しかし、普通のお店だと、この方法は怖いです。「10年に1度」といった大胆な値上げではなく、インフレ時代(少しずつ物価が上がる時代)に合わせて、数回に分けて値上げするのが基本です。
このお店には商品の改善を含めた「QSCA」の改善を提案しましたが、すでにやる気が失せていたのか、耳を貸してもらえませんでした。QSCAとは、Q:品質(クオリティ)、S:接客(サービス)、C:清潔さ(クレンリネス)、A:雰囲気(アトモスフィア)を指し、お客が無意識に店を評価するときの基準です。
それから数カ月で閉店したそうです。
なぜそうなってしまったか?
ここまで読んでくださったあなたには、おわかりでしょう。
現場を見ず、お客の選択理由や満足度を考えず、帳簿上の数字だけで判断したからです。
こうならないためには、自信を持って値上げできるお店を作ることから始めるべきなのです。
すぐできる「C(清潔さ)」の改善
自信を持てるお店、つまり「今よりいい店にする」ためには、お客の満足度を高める必要があります。
そのために必要なのが、QSCAのレベルを高めることです。ここから、それをよくする方法についてお話しします。
最初はC(清潔さ)についてです。
私はふだん、お客の満足度について話すとき「QSA」という言葉を使っていて、Cを抜いて説明することが多いです。理由は、
①Googleマップや食べログの評価項目に、Cは入っていないから
②清潔なのは当然だから
③清潔さは、お客の満足度より、キッチンの衛生管理で使うことが多い言葉だから
などです。
ただ、清潔さは、QSAのうちA、つまり「内外装から感じる、お店のイメージ」とつながっています。
外装でいうと、汚れていると入店を敬遠される可能性があります。内装でいうと、汚れているために不満足度を高める可能性があります。
ネットの書き込みを確認する
まずGoogleマップなどの書き込みを読んでください。
それから、どの社長にもおすすめしているのですが、「このお店を知らない人になりきって、お店を見る」と、改善点が見つかりやすいです。

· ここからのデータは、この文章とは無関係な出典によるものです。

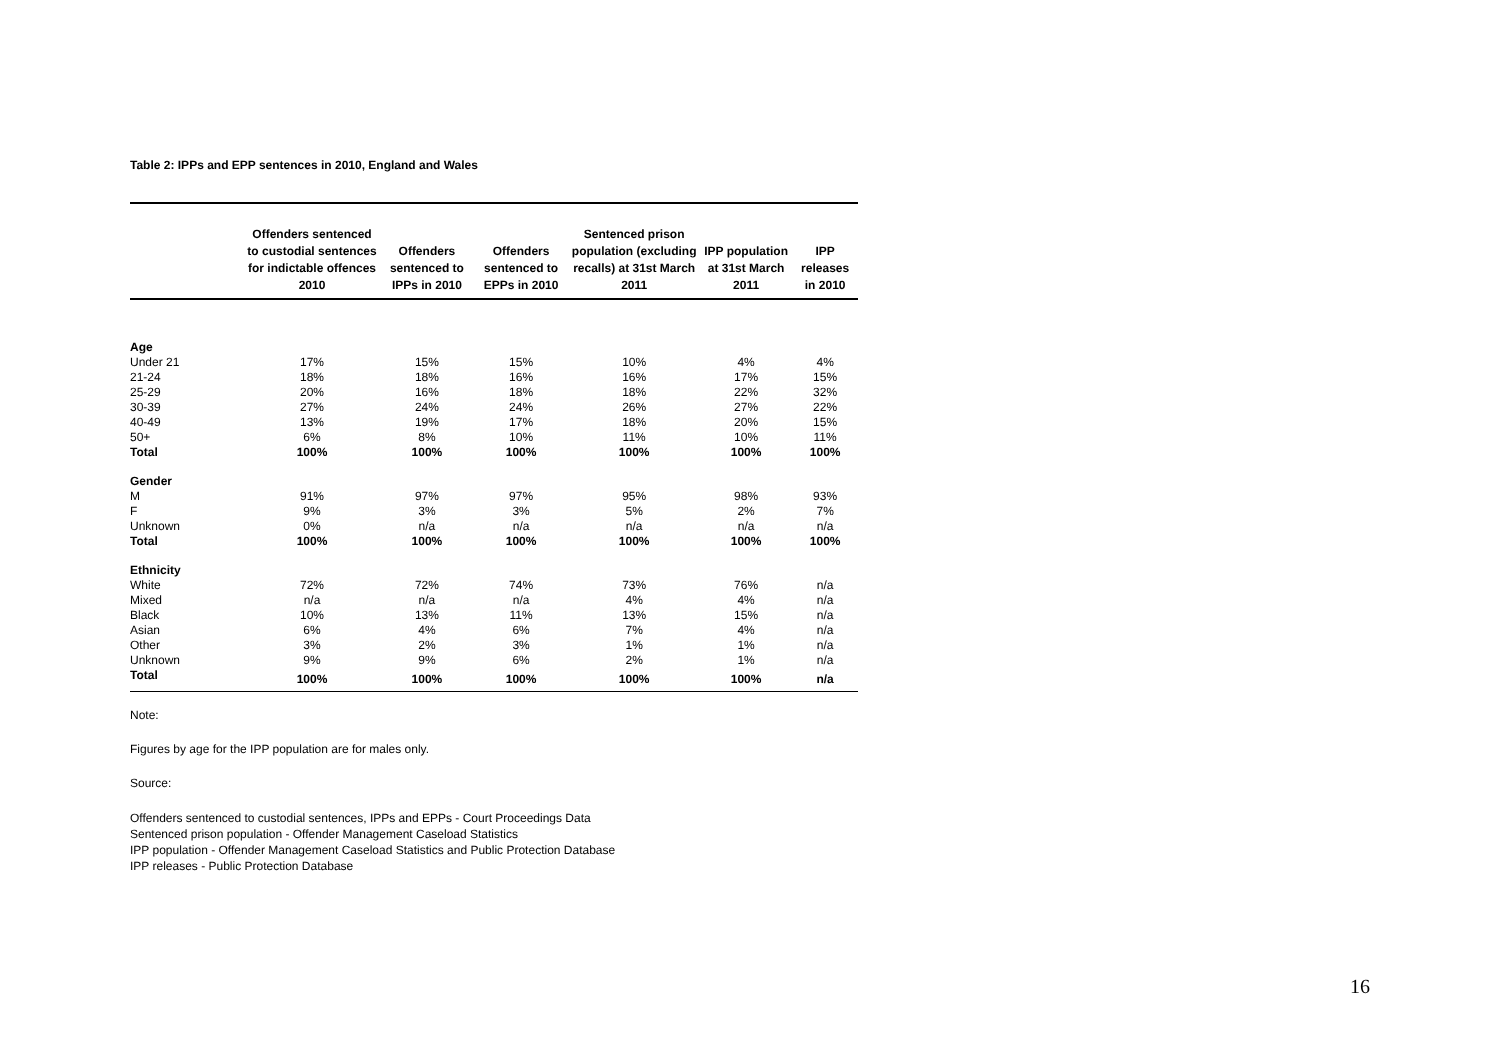Table 2: IPPs and EPP sentences in 2010, England and Wales
| | Offenders sentenced to custodial sentences for indictable offences 2010 | Offenders sentenced to IPPs in 2010 | Offenders sentenced to EPPs in 2010 | Sentenced prison population (excluding recalls) at 31st March 2011 | IPP population at 31st March 2011 | IPP releases in 2010 |
| --- | --- | --- | --- | --- | --- | --- |
| Age | | | | | | |
| Under 21 | 17% | 15% | 15% | 10% | 4% | 4% |
| 21-24 | 18% | 18% | 16% | 16% | 17% | 15% |
| 25-29 | 20% | 16% | 18% | 18% | 22% | 32% |
| 30-39 | 27% | 24% | 24% | 26% | 27% | 22% |
| 40-49 | 13% | 19% | 17% | 18% | 20% | 15% |
| 50+ | 6% | 8% | 10% | 11% | 10% | 11% |
| Total | 100% | 100% | 100% | 100% | 100% | 100% |
| Gender | | | | | | |
| M | 91% | 97% | 97% | 95% | 98% | 93% |
| F | 9% | 3% | 3% | 5% | 2% | 7% |
| Unknown | 0% | n/a | n/a | n/a | n/a | n/a |
| Total | 100% | 100% | 100% | 100% | 100% | 100% |
| Ethnicity | | | | | | |
| White | 72% | 72% | 74% | 73% | 76% | n/a |
| Mixed | n/a | n/a | n/a | 4% | 4% | n/a |
| Black | 10% | 13% | 11% | 13% | 15% | n/a |
| Asian | 6% | 4% | 6% | 7% | 4% | n/a |
| Other | 3% | 2% | 3% | 1% | 1% | n/a |
| Unknown | 9% | 9% | 6% | 2% | 1% | n/a |
| Total | 100% | 100% | 100% | 100% | 100% | n/a |
Note:
Figures by age for the IPP population are for males only.
Source:
Offenders sentenced to custodial sentences, IPPs and EPPs - Court Proceedings Data
Sentenced prison population - Offender Management Caseload Statistics
IPP population - Offender Management Caseload Statistics and Public Protection Database
IPP releases - Public Protection Database
16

ただ、これは案外、難しいです。見慣れたものが「普通」で、何が悪いのかはわかりにくいのです。
以前、ある社長に、「店前のノボリとタペストリーが汚れていて、繁盛しているように見えない(初めての場合、入ろうと思いにくい)」と伝えたところ、キョトンとされたことがあります。
しかたないので、近所にあった牛丼チェーン店のノボリ(牛丼チェーンは、毎月フェアがあるので、いつも新しい)と、その近くのケーキ店のタペストリーを一緒に見に行ったところ、なんとなく理解してくださいました。